Speaking of grandmothers, my grandmother was a great cook. She was French and her husband (grandfather) was German. Christmas goodies were fantastic! She taught me how to make mayonnaise.
pet says
Zefir sounds like something I loved as a child.We call it kisses.
It is made from beaten egg whites for a long time,then drop of vinegar and at the end sugar.If you mix the ingredients differently you~ve got meringue.But if you add the sugar at the end when the egg whites are almost hard is perfect.The secret is in the air.More air in the mix,more perfection.Then you make little dots(spoon sized) on a baking paper and bake at low temperature 50-100C(130 -200F).It is more of drying than baking.This desert is crunchy,very sweet and depending on the cook sometimes soft core.I loved it.Not good for teeth but…
Jo says
No way! HAHA, what..? I made sugar-free pastilla last week after watching that exact video! There may of may not be footage of me baking it on TikTok to the tune of ‘Rasputin’ (both the Boney M. version and the remix) with pictures of Dostoevsky and Tolstoy, who supposedly loved pastilla. My husband distinctly remembered the mention of some sort of dessert in War and Peace that could very well have been pastilla. Naturally, this was all the confirmation I needed to run with it. Now I feel a little silly. (Me to me: ‘Really, *now* you feel silly?’)
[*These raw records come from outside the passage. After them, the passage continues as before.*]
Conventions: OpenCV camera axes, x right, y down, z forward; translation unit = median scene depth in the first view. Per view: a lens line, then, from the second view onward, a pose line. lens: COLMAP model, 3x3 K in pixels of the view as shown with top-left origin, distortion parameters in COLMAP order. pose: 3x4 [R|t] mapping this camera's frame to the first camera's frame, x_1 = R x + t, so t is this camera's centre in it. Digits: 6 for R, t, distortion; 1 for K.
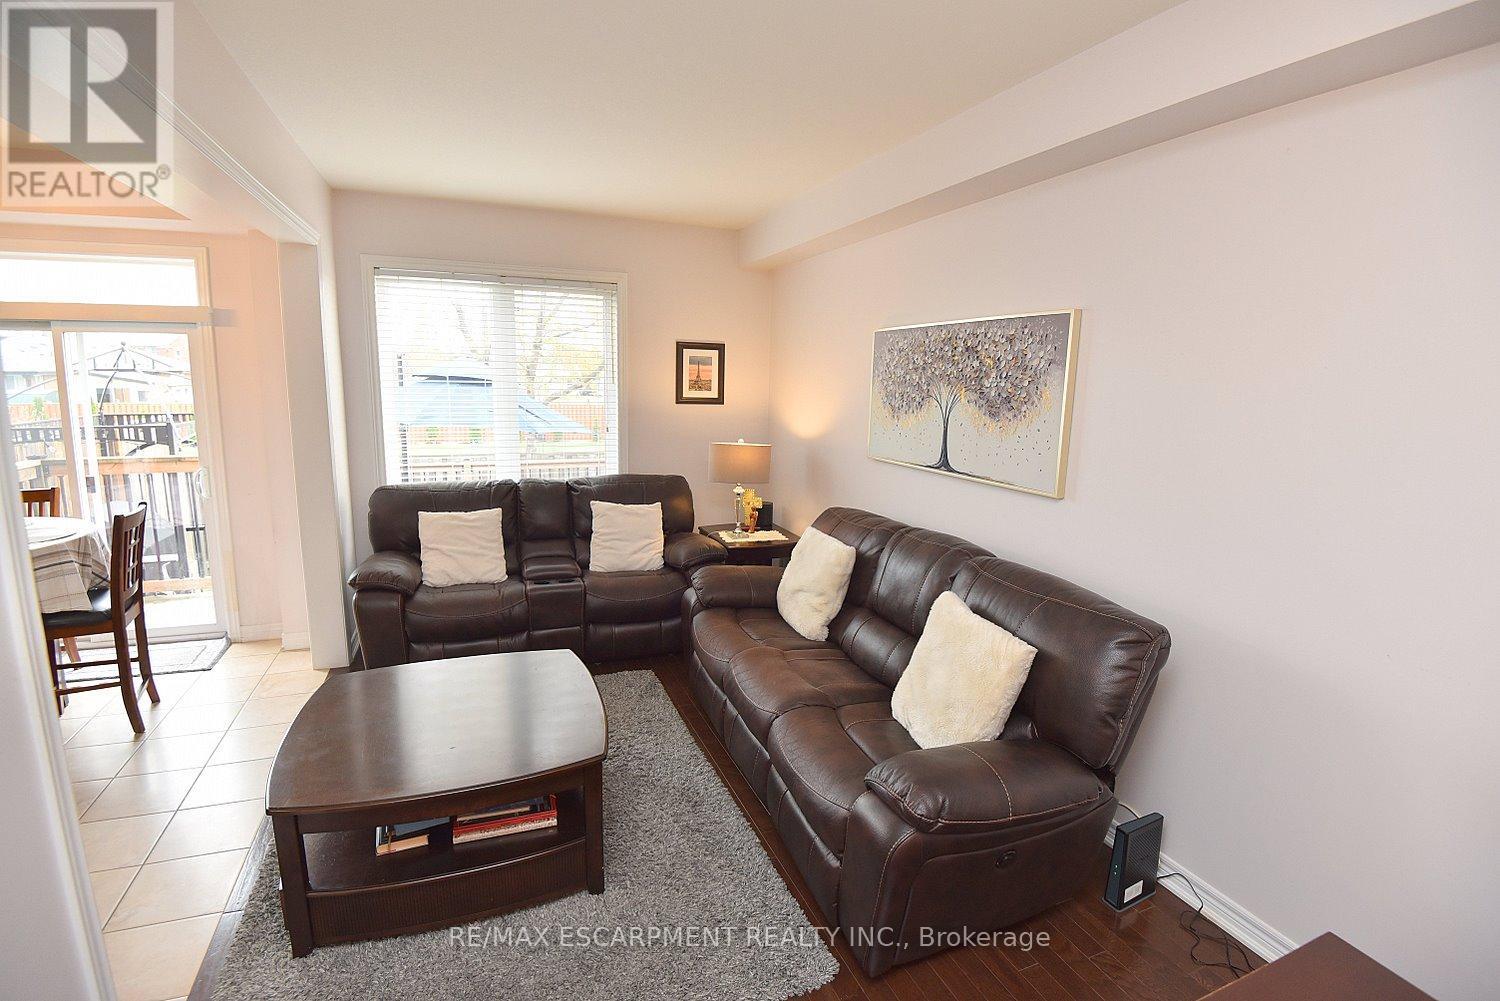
lens RADIAL K [[697.4, 0, 747.5], [0, 697.4, 494.6], [0, 0, 1]] dist [-0.019023, -0.014694]
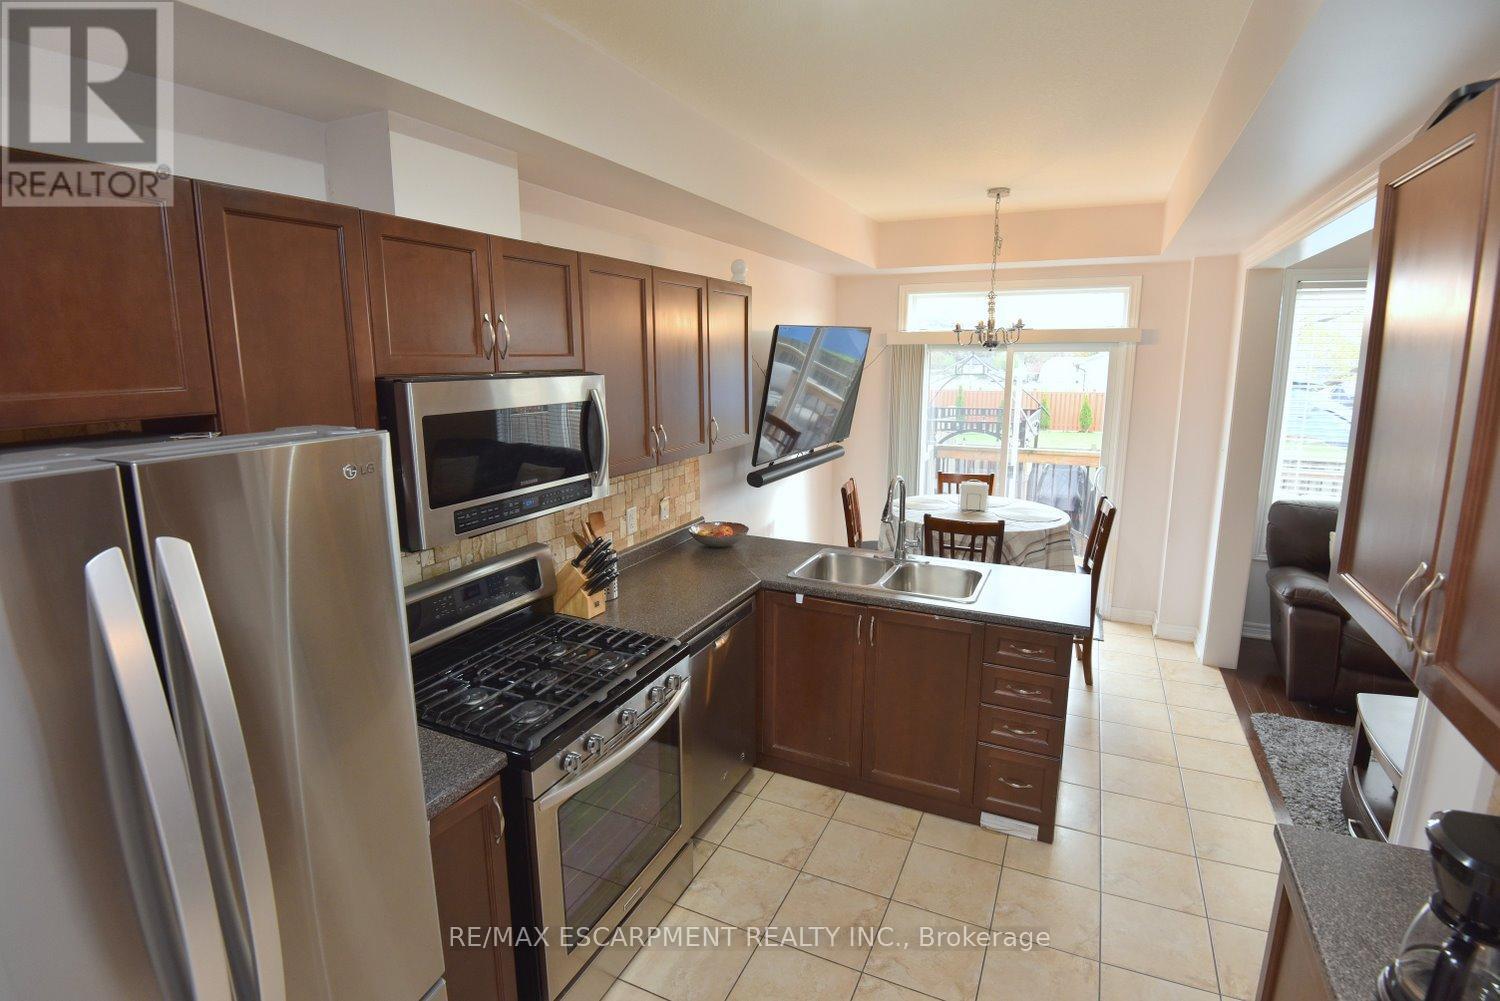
lens RADIAL K [[697.4, 0, 749.4], [0, 697.4, 497.8], [0, 0, 1]] dist [-0.019023, -0.014694]
pose [[0.674951, 0.117831, -0.728393, -0.377619], [-0.099242, 0.992694, 0.068627, -0.008388], [0.731158, 0.025967, 0.681714, -0.283493]]
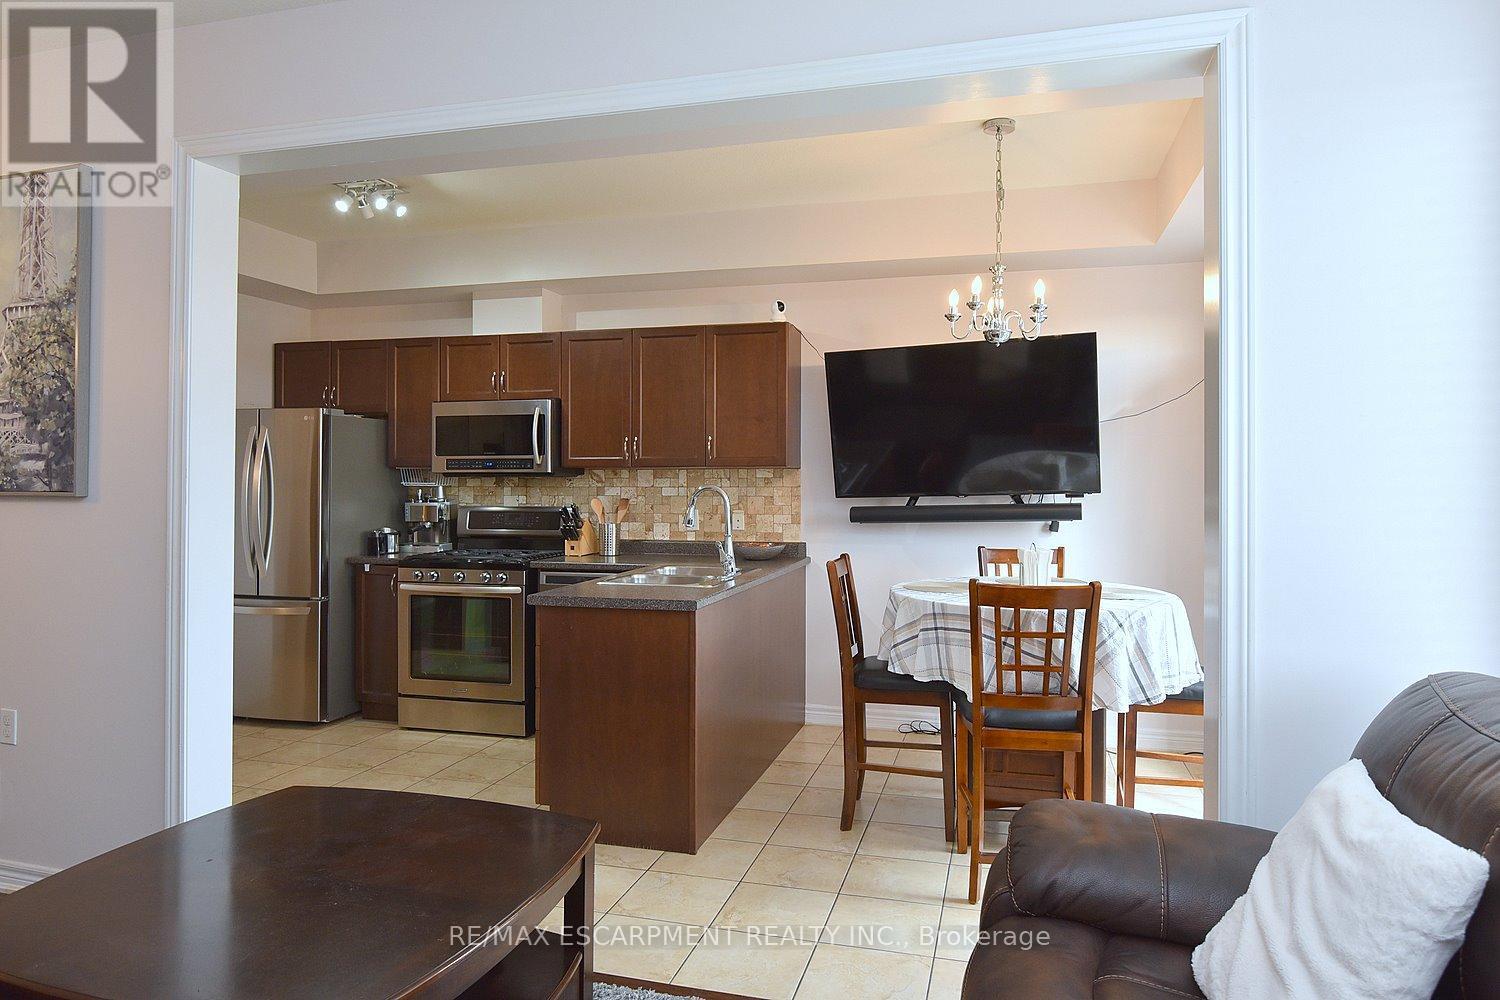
lens RADIAL K [[927.7, 0, 767.9], [0, 927.7, 473.4], [0, 0, 1]] dist [-0.000537, -0.008228]
pose [[-0.597602, -0.030961, -0.801195, -0.007239], [-0.144404, 0.987070, 0.069565, -0.097166], [0.788682, 0.157268, -0.594346, 1.152754]]
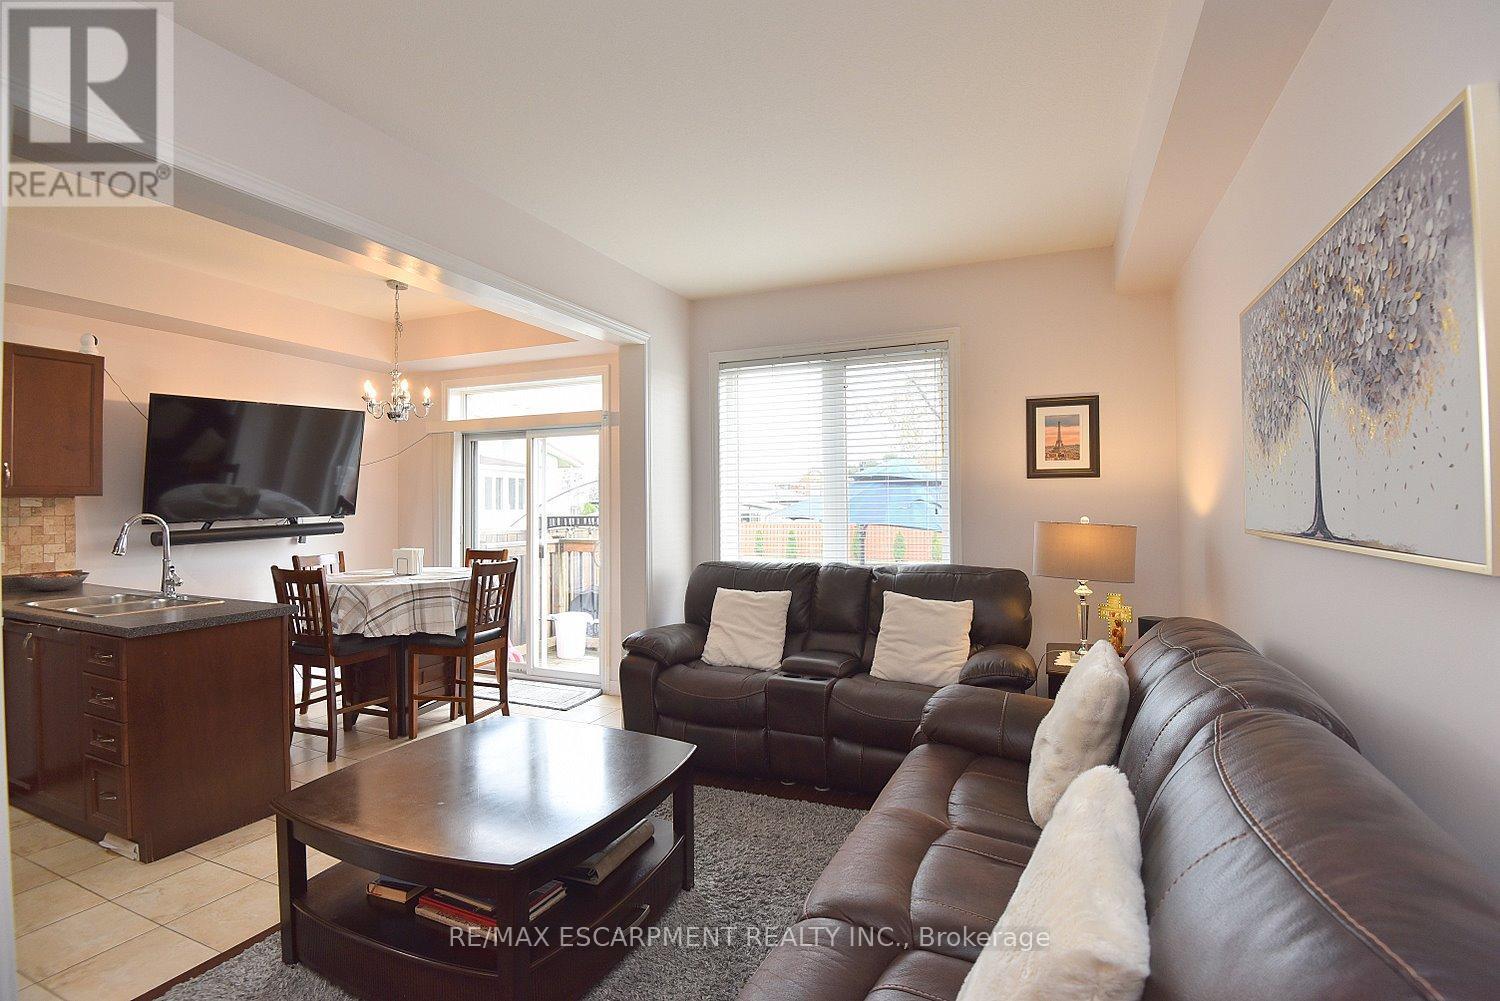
lens RADIAL K [[697.4, 0, 742.0], [0, 697.4, 490.7], [0, 0, 1]] dist [-0.019023, -0.014694]
pose [[0.709078, -0.038754, -0.704065, 0.299217], [-0.091775, 0.984923, -0.146642, 0.035164], [0.699132, 0.168596, 0.694830, 0.342037]]
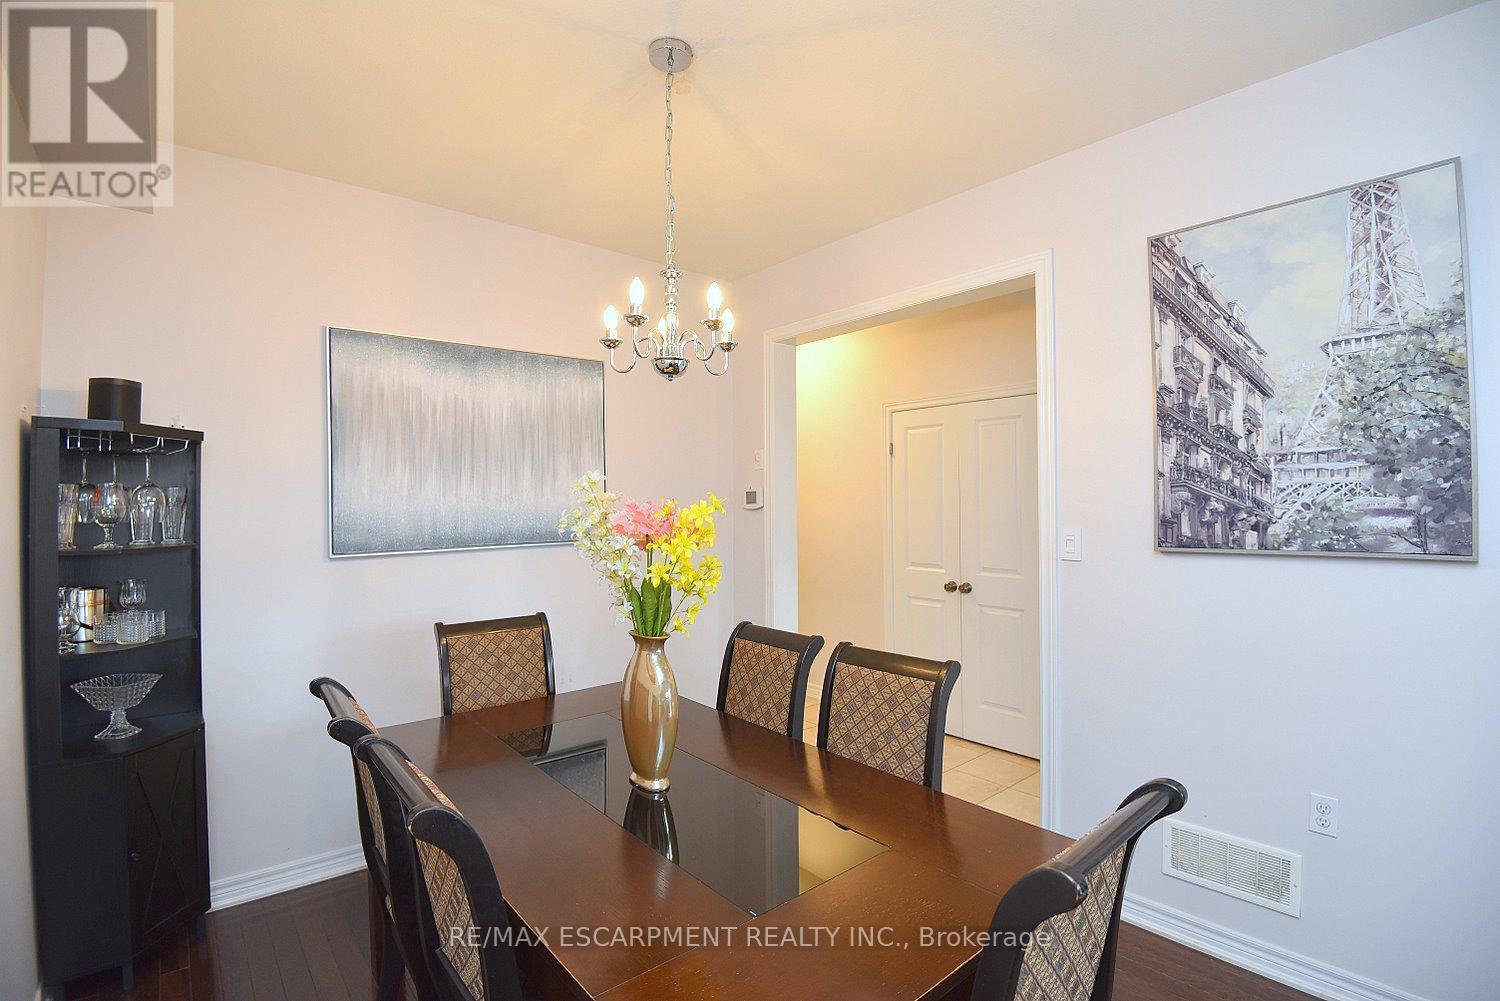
lens RADIAL K [[697.4, 0, 753.9], [0, 697.4, 494.2], [0, 0, 1]] dist [-0.019023, -0.014694]
pose [[-0.944811, -0.023027, -0.326806, 0.337523], [-0.068907, 0.989180, 0.129515, -0.008882], [0.320288, 0.144886, -0.936175, 0.484907]]
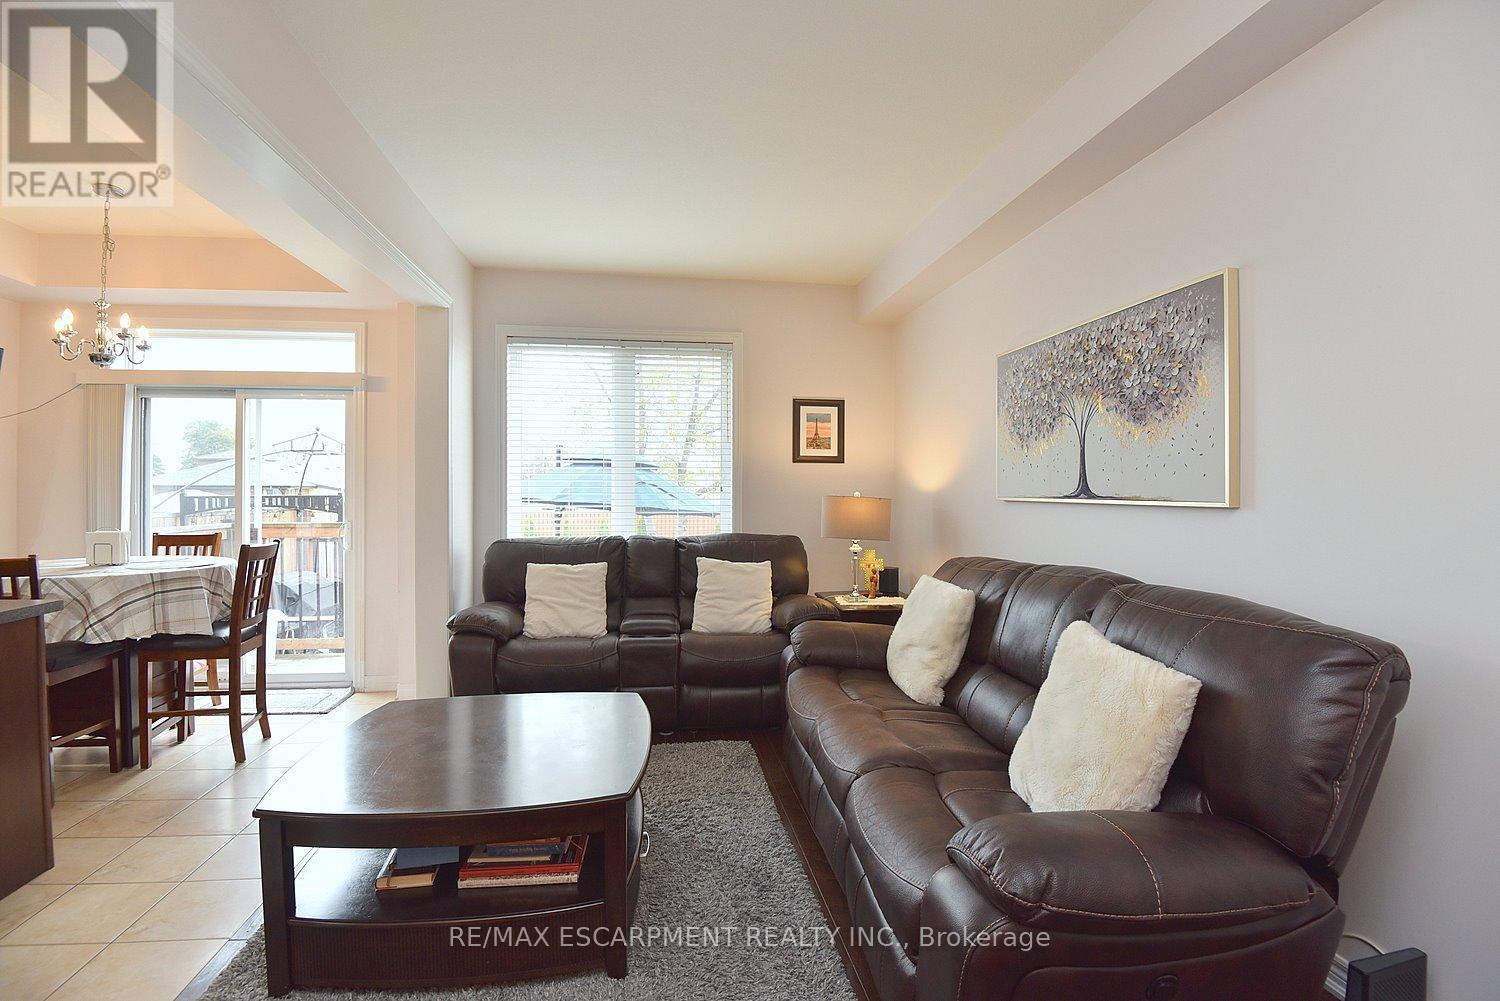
lens RADIAL K [[697.4, 0, 746.2], [0, 697.4, 491.0], [0, 0, 1]] dist [-0.019023, -0.014694]
pose [[0.973229, -0.018040, -0.229128, 0.073543], [-0.019613, 0.986759, -0.161001, 0.087233], [0.228998, 0.161185, 0.959989, 0.106059]]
Anyway, I liked the pastilla. I added cinnamon. But it’s basically candy and super sticky and A LOT of work, so I can’t really recommend it. Just make a pretty Pavlova instead and be done with it. 🙂
Random says
I made Pastilla with the apples from my sad apple tree… So.. ya.. family did not like it, I spent two days on it and it was slightly better than apple flavored cardboard. It was fun watching apple sauce and egg whites turn into this whip cream kind of thing.
Karma Calling says
Go Mi Nam – nice shout out to “You Are Beautiful” fans. In honor of Park Shin Hye’s wedding? Thanks for all of the awesome stories that fill our days with love, adventure, and excitement….to those who dream we love you guys!
Maria says
Well, I don’t know about the Russian pastilla but let me tell you, a Moroccan pastilla is to die for. I am not brave enough to attempt to make it myself but I can’t resist it if I ever come across it! I can’t help but think of Rachel from Friends when I look at the recipe. And yet it works ????♀️
https://www.ahlanwasahlan.co.uk/traditional-moroccan-chicken-pastilla-bastilla-recipe-warka/
Amie says
I’ve made pastilla with Granny Smith apples, and it was fecking delicious. I’d recommend doing it in a dehydrator rather than the oven, simply for the time & energy savings.